A la veille de la tournée proche-orientale de Madeleine Albright qui la mènera d’Israël en Cisjordanie, Egypte, Syrie, Jordanie et, également, pour quelques heures au Liban “sauf contre-temps”. Netanyahu avait annoncé avec fracas la suspension des accords d’Oslo, conclus il y a quatre ans et l’arrêt des négociations avec les Palestiniens, initiative fortement contestée par son ministre des Affaires étrangères David Lévy (qui se dit optimiste quant à la relance des négociations avec la Syrie) et le chef du Parti travailliste, Ehud Barak.

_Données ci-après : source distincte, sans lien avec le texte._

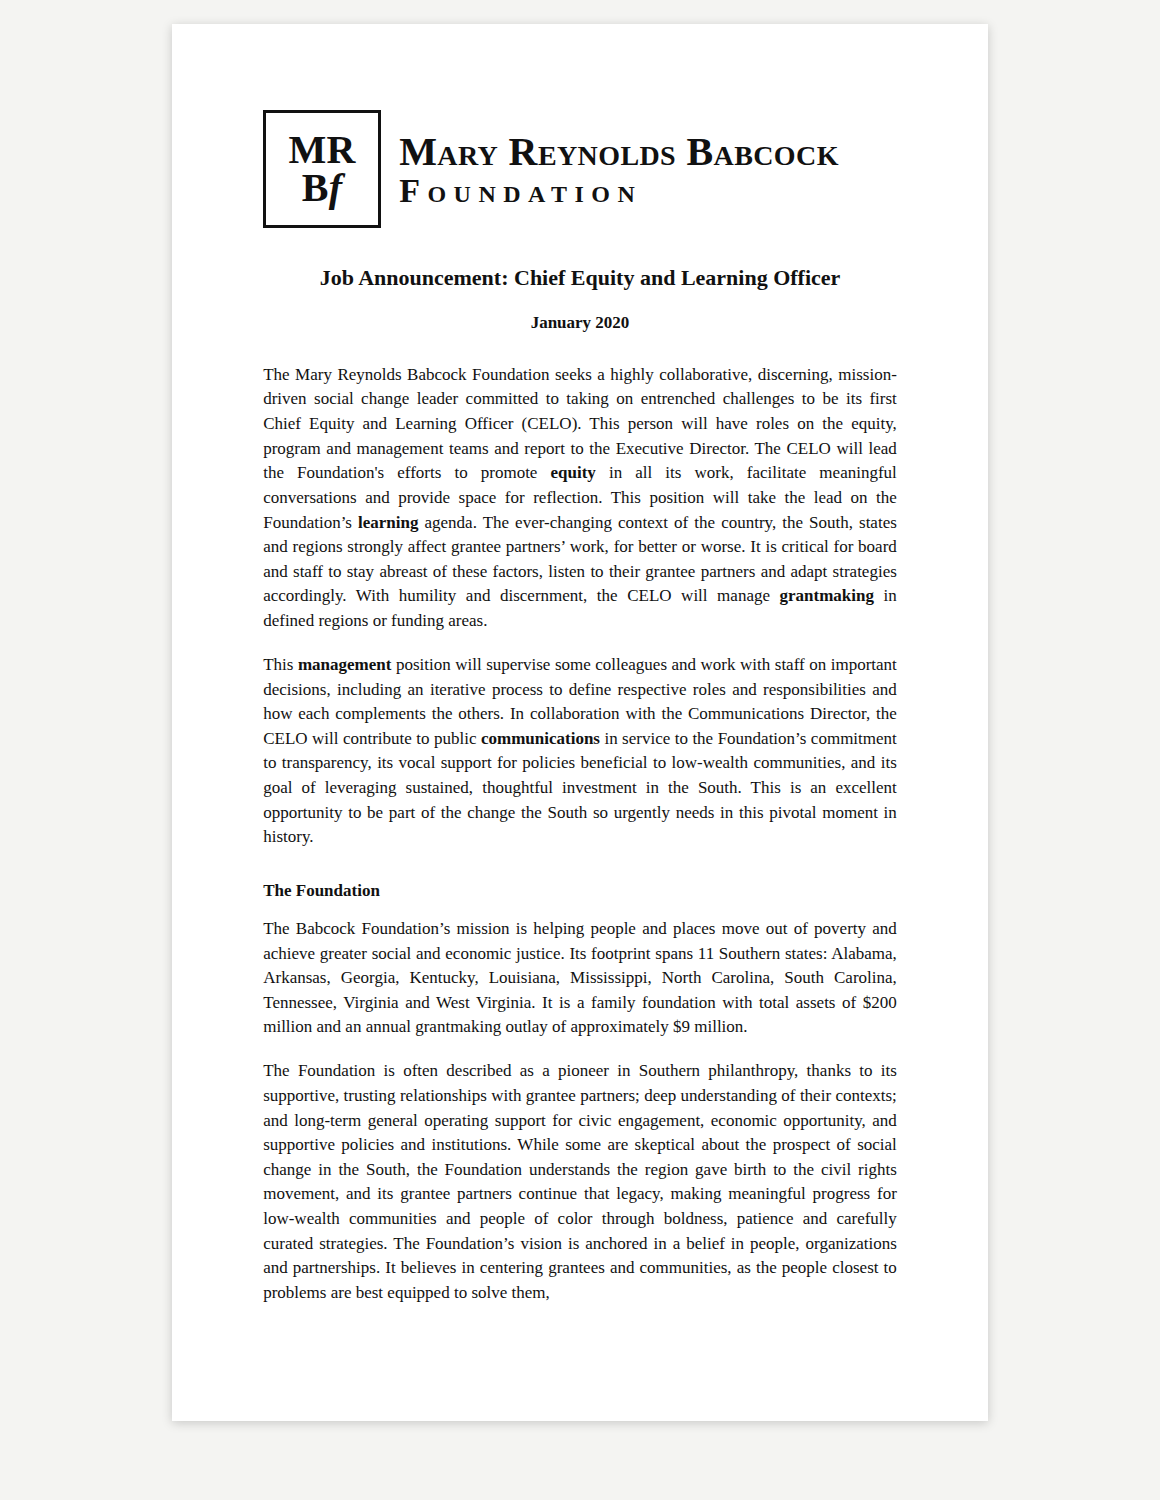MR Bf
Mary Reynolds Babcock
Foundation
Job Announcement: Chief Equity and Learning Officer
January 2020
The Mary Reynolds Babcock Foundation seeks a highly collaborative, discerning, mission-driven social change leader committed to taking on entrenched challenges to be its first Chief Equity and Learning Officer (CELO). This person will have roles on the equity, program and management teams and report to the Executive Director. The CELO will lead the Foundation's efforts to promote equity in all its work, facilitate meaningful conversations and provide space for reflection. This position will take the lead on the Foundation’s learning agenda. The ever-changing context of the country, the South, states and regions strongly affect grantee partners’ work, for better or worse. It is critical for board and staff to stay abreast of these factors, listen to their grantee partners and adapt strategies accordingly. With humility and discernment, the CELO will manage grantmaking in defined regions or funding areas.
This management position will supervise some colleagues and work with staff on important decisions, including an iterative process to define respective roles and responsibilities and how each complements the others. In collaboration with the Communications Director, the CELO will contribute to public communications in service to the Foundation’s commitment to transparency, its vocal support for policies beneficial to low-wealth communities, and its goal of leveraging sustained, thoughtful investment in the South. This is an excellent opportunity to be part of the change the South so urgently needs in this pivotal moment in history.
The Foundation
The Babcock Foundation’s mission is helping people and places move out of poverty and achieve greater social and economic justice. Its footprint spans 11 Southern states: Alabama, Arkansas, Georgia, Kentucky, Louisiana, Mississippi, North Carolina, South Carolina, Tennessee, Virginia and West Virginia. It is a family foundation with total assets of $200 million and an annual grantmaking outlay of approximately $9 million.
The Foundation is often described as a pioneer in Southern philanthropy, thanks to its supportive, trusting relationships with grantee partners; deep understanding of their contexts; and long-term general operating support for civic engagement, economic opportunity, and supportive policies and institutions. While some are skeptical about the prospect of social change in the South, the Foundation understands the region gave birth to the civil rights movement, and its grantee partners continue that legacy, making meaningful progress for low-wealth communities and people of color through boldness, patience and carefully curated strategies. The Foundation’s vision is anchored in a belief in people, organizations and partnerships. It believes in centering grantees and communities, as the people closest to problems are best equipped to solve them,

De son côté, le président Ezer Weizman a pressé le secrétaire d’Etat d’inciter les Etats-Unis à prendre une initiative musclée et de “frapper du poing sur la table” en vue de la reprise des négociations. “Il faut une direction forte pour prendre des décisions difficiles”, a-t-il souligné, cette initiative pouvant mener à une sorte de nouveau Camp David. Celui-ci avait permis, à l’issue de six mois de négociations, la signature d’accords de paix entre Israël et l’Egypte, en 1979. Mais Ehud Barak qui a présenté à Mme Albright un plan pour la relance des négociations, a estimé que “les seules pressions qui doivent être exercées sont celles de la population israélienne, afin que le gouvernement respecte les accords conclus.” Ces accords devraient-ils être révisés? Une certaine tendance qui se manifeste depuis quelque temps aux Etats-Unis, est exprimée par l’ancien secrétaire d’Etat, Henry Kissinger, qui estime que “toutes les possibilités (des accords d’Oslo) ont été épuisées” et que le processus lancé depuis “mérite moins d’être relancé que corrigé de fond en comble”. Qu’en pensent les différents chefs de file dont certains, les présidents Moubarak, Arafat et le roi Hussein se sont réunis au palais présidentiel de Kobbeh au nord-est du Caire dans le cadre d’un mini-sommet, la veille de la visite de Mme Albright et sollicité celle-ci, après avoir condamné le terrorisme, d’exhorter l’Etat hébreu à reprendre les négociations.” Dans le cas contraire, pourrait-on craindre les bruits de botte qui mettraient la région au bord du gouffre?